Diario de un lacasito
Sobre lacasitos, piruletas y otras cosas que suceden con la lengua :P
Acerca de
Erase una vez un lacasito...
Sindicación
 
Un día feliz... o montones de ellos
Martes/música/pienso/tecla/sol/frío/anhelo/cigarro/humo/cenicero/sonrío.
Estoy escuchando popadas, canciones que se disfrazan de verano, de refrescos con burbujas, de espontáneos sonrojos; estoy escuchando fines de semana, globos de agua, piruletas de corazón, de las que me gustan, de las que me dejan los labios rojos, como las que escondo debajo de la almohada cuando me hago la dormida, la que te regalo cuando me das un beso antes de marcharte, ¡aún es tan temprano!

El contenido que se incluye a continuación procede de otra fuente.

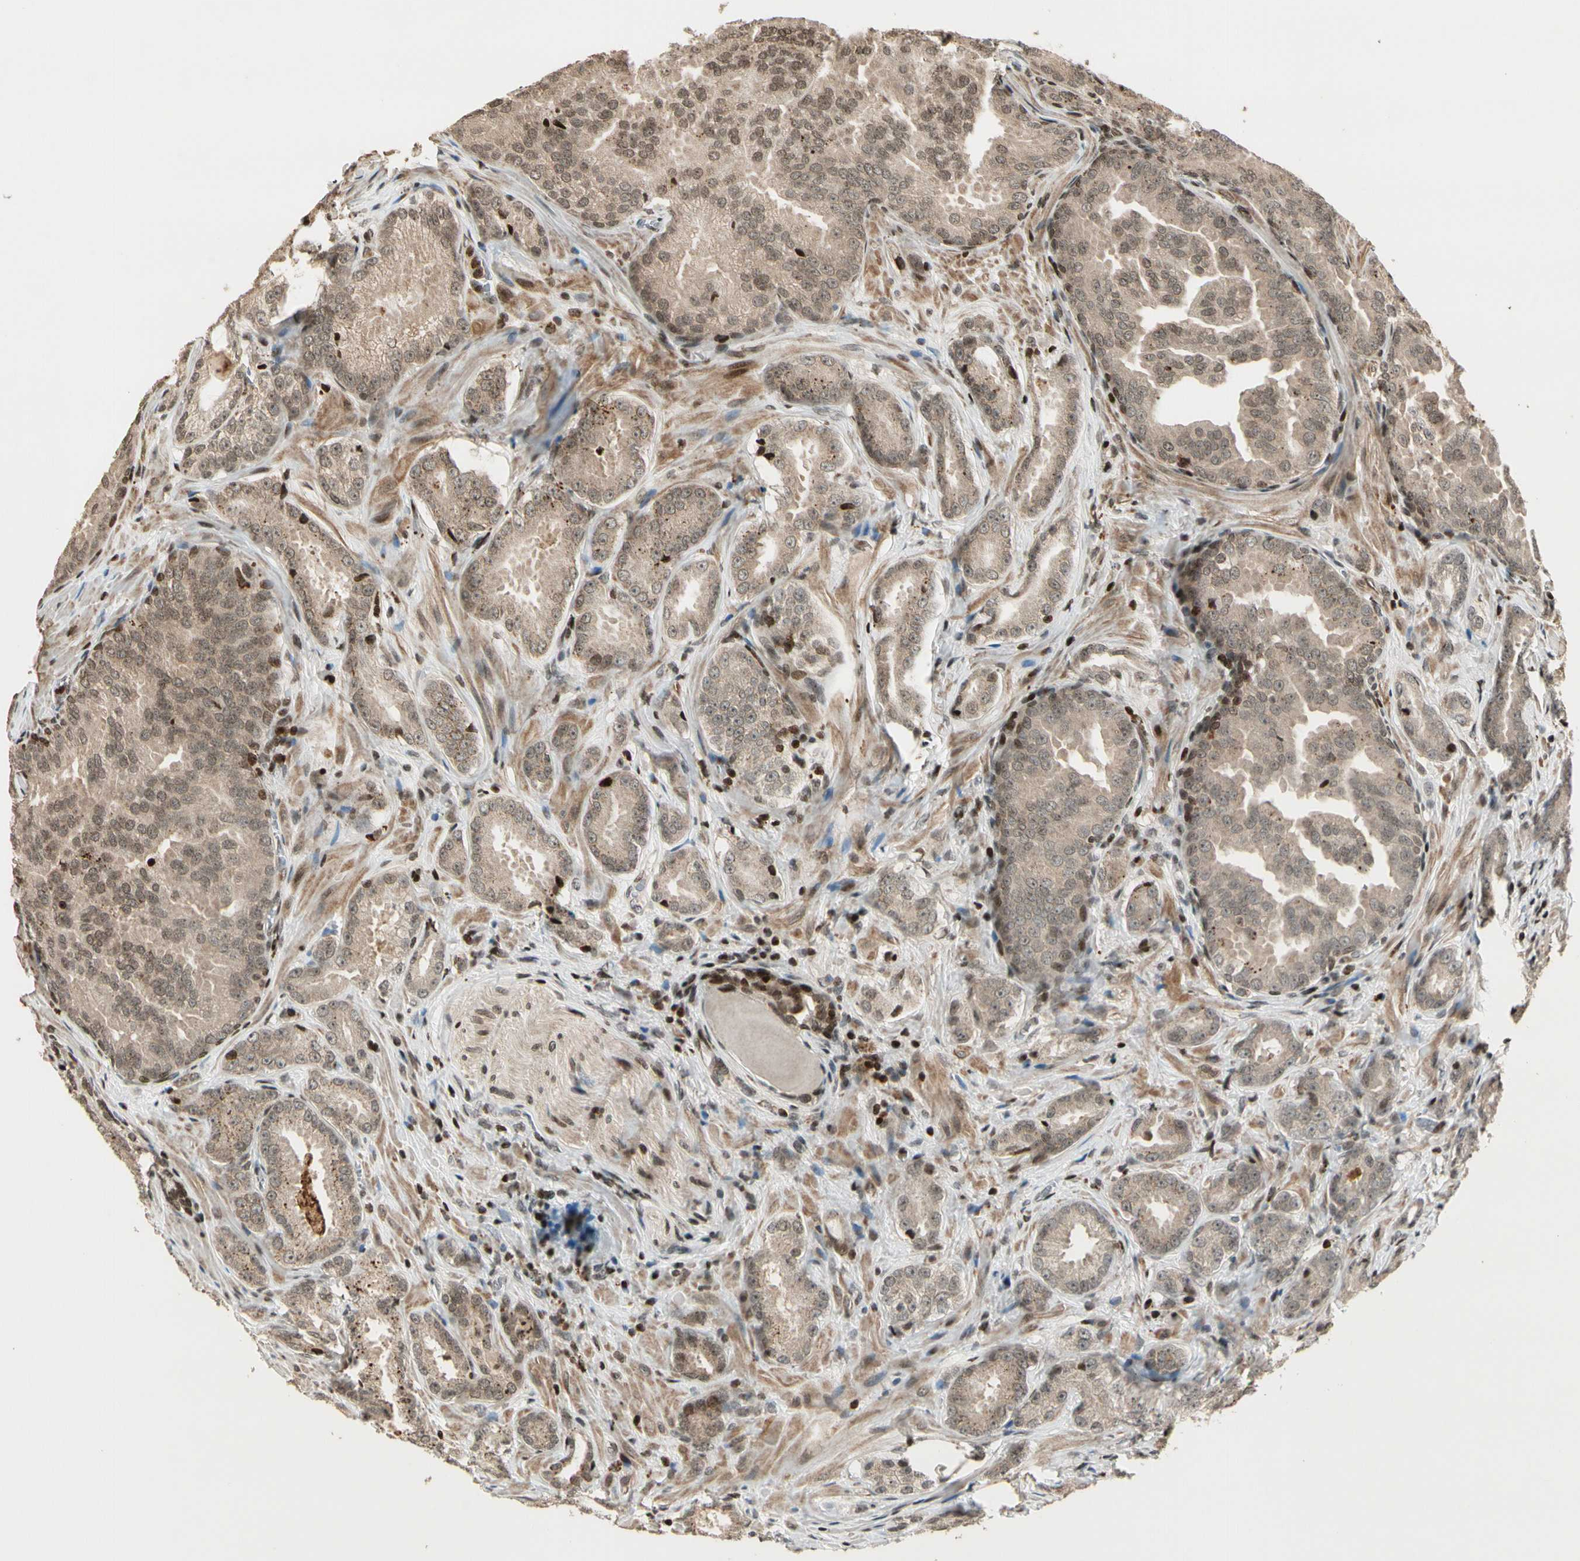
{"staining": {"intensity": "weak", "quantity": ">75%", "location": "cytoplasmic/membranous,nuclear"}, "tissue": "prostate cancer", "cell_type": "Tumor cells", "image_type": "cancer", "snomed": [{"axis": "morphology", "description": "Adenocarcinoma, High grade"}, {"axis": "topography", "description": "Prostate"}], "caption": "Prostate cancer (adenocarcinoma (high-grade)) stained for a protein displays weak cytoplasmic/membranous and nuclear positivity in tumor cells.", "gene": "TSHZ3", "patient": {"sex": "male", "age": 64}}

Y fue viernes, para mí esperándote a la salida del metro, para ti en el asiento de al lado, para las dos en en el coche. Y fue viernes, para las dos en mi casa, con cena, vino y tangos. Fue viernes y tantas cosas, qué despacio pasó la noche y qué pronto amaneció.
Y fue sábado y tú ya no estabas, una nota sobre mi colchón y un pijama vacío, en tu calendario una semana de exámenes; vi dibujos animados y comí pastelitos de chocolate, maté la ansiedad tratando de aprender a planchar, la escupí grabando los videos del interrail. Y seguía siendo sábado. Llamé a Vir y quedé para ir a comer al chino, cámara en mano grabamos Madrid como dos turistas más, bailamos a los músicos callejeros, nos inventamos unas vacaciones hasta que la lluvia nos llevó hasta un bar, dos jarras para dos amigas. En la calle tu mensaje, me echabas de menos, yo también a ti. En el cristal de mi coche una multa, de ésas que casi nunca llegan, en el suelo la exclamación de Vir por haber pisado la sustancia de un perro. Tranquila amiga, hoy tenemos suerte. Y otro bar y mini de mojito, con dos pajitas, para dos cómplices del mismo día. Manolo García nos hace cantar, querer miles de kilómetros para no dejar de hacerlo, y damos vueltas, y vueltas, como una peonza que son ruedas y se pierden en las calles, pero nosotras seguimos cantando ajenas a las luces del retrovisor, fumando los mismos cigarros que Gardel.
“Si ahora pudiese estar mirando tus ojos iba yo a estar escribiendo esta canción”
En casa unas copas para un casi domingo, y amanece, y otra vez vuelve a ser temprano, ya ves, la cama se me queda grande cuando tú no estás a mi lado. Te llamo mientras Vir duerme, sólo quedan cuatro días. Vir y yo compramos golosinas mientras unas niñas discuten, nos vemos en dos semanas, acuérdate de mí cuando la cante, no te olvides de regalarme un guiño en la barceloneta, recuérdame cuando camines por la rambla.
Y fue tarde de domingo sola en casa, al son de una cocacola con dos hielos y medio limón, al compás de las aceitunas, con el sabor de tus labios.
Fue lunes discreto, hoy es martes y falta menos.